= Beginning of Section =

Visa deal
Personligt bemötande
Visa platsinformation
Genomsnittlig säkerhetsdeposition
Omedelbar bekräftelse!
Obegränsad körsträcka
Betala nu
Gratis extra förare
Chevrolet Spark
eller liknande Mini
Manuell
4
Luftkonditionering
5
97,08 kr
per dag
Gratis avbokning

= End of Section =
= Beginning of Section =

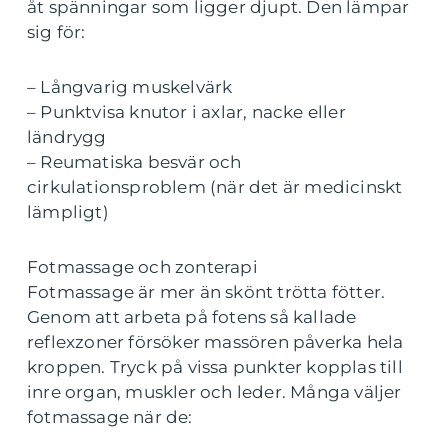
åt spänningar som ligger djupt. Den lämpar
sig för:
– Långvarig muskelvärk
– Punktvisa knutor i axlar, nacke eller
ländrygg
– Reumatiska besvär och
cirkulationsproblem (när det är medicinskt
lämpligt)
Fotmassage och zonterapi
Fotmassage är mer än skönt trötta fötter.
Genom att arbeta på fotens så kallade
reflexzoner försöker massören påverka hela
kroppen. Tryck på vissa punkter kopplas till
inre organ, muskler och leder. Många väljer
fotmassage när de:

= End of Section =

=== WHAT THE EXERCISE ASKS ===
If a line in the records contains the word "eller", copy it out.

=== ANSWER ===
eller liknande Mini
– Punktvisa knutor i axlar, nacke eller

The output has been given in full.